Begin Exercise material
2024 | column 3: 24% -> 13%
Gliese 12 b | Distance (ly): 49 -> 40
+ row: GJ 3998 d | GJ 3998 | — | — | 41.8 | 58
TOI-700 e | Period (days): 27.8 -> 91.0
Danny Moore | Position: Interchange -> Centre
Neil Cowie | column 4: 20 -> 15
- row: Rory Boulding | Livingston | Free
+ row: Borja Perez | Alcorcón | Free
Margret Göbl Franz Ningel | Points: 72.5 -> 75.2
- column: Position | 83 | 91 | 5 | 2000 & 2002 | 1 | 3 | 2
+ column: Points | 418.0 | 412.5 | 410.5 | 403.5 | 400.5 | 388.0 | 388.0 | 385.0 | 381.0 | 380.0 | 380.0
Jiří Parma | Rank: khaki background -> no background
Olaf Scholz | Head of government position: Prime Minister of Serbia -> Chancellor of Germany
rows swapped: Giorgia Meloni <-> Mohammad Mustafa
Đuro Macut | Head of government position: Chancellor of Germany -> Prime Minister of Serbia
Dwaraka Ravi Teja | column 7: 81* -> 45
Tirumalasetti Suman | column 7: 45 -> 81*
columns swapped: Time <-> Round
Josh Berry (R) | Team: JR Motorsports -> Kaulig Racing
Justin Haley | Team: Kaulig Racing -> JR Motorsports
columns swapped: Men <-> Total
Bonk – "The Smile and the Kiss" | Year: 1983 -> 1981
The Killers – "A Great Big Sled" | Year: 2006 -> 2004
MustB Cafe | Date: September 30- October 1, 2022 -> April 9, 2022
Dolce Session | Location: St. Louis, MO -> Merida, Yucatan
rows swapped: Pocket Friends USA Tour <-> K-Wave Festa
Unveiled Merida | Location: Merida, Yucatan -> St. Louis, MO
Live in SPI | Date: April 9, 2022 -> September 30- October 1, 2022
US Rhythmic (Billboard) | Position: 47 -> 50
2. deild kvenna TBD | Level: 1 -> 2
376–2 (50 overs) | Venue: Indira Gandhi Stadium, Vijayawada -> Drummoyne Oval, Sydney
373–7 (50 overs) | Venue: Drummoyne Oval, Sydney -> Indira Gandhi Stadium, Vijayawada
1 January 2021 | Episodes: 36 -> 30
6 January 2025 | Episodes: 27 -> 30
End Exercise material
Request –
Repeat every line of the material above without changing anything.

Correct response –
2024 | column 3: 24% -> 13%
Gliese 12 b | Distance (ly): 49 -> 40
+ row: GJ 3998 d | GJ 3998 | — | — | 41.8 | 58
TOI-700 e | Period (days): 27.8 -> 91.0
Danny Moore | Position: Interchange -> Centre
Neil Cowie | column 4: 20 -> 15
- row: Rory Boulding | Livingston | Free
+ row: Borja Perez | Alcorcón | Free
Margret Göbl Franz Ningel | Points: 72.5 -> 75.2
- column: Position | 83 | 91 | 5 | 2000 & 2002 | 1 | 3 | 2
+ column: Points | 418.0 | 412.5 | 410.5 | 403.5 | 400.5 | 388.0 | 388.0 | 385.0 | 381.0 | 380.0 | 380.0
Jiří Parma | Rank: khaki background -> no background
Olaf Scholz | Head of government position: Prime Minister of Serbia -> Chancellor of Germany
rows swapped: Giorgia Meloni <-> Mohammad Mustafa
Đuro Macut | Head of government position: Chancellor of Germany -> Prime Minister of Serbia
Dwaraka Ravi Teja | column 7: 81* -> 45
Tirumalasetti Suman | column 7: 45 -> 81*
columns swapped: Time <-> Round
Josh Berry (R) | Team: JR Motorsports -> Kaulig Racing
Justin Haley | Team: Kaulig Racing -> JR Motorsports
columns swapped: Men <-> Total
Bonk – "The Smile and the Kiss" | Year: 1983 -> 1981
The Killers – "A Great Big Sled" | Year: 2006 -> 2004
MustB Cafe | Date: September 30- October 1, 2022 -> April 9, 2022
Dolce Session | Location: St. Louis, MO -> Merida, Yucatan
rows swapped: Pocket Friends USA Tour <-> K-Wave Festa
Unveiled Merida | Location: Merida, Yucatan -> St. Louis, MO
Live in SPI | Date: April 9, 2022 -> September 30- October 1, 2022
US Rhythmic (Billboard) | Position: 47 -> 50
2. deild kvenna TBD | Level: 1 -> 2
376–2 (50 overs) | Venue: Indira Gandhi Stadium, Vijayawada -> Drummoyne Oval, Sydney
373–7 (50 overs) | Venue: Drummoyne Oval, Sydney -> Indira Gandhi Stadium, Vijayawada
1 January 2021 | Episodes: 36 -> 30
6 January 2025 | Episodes: 27 -> 30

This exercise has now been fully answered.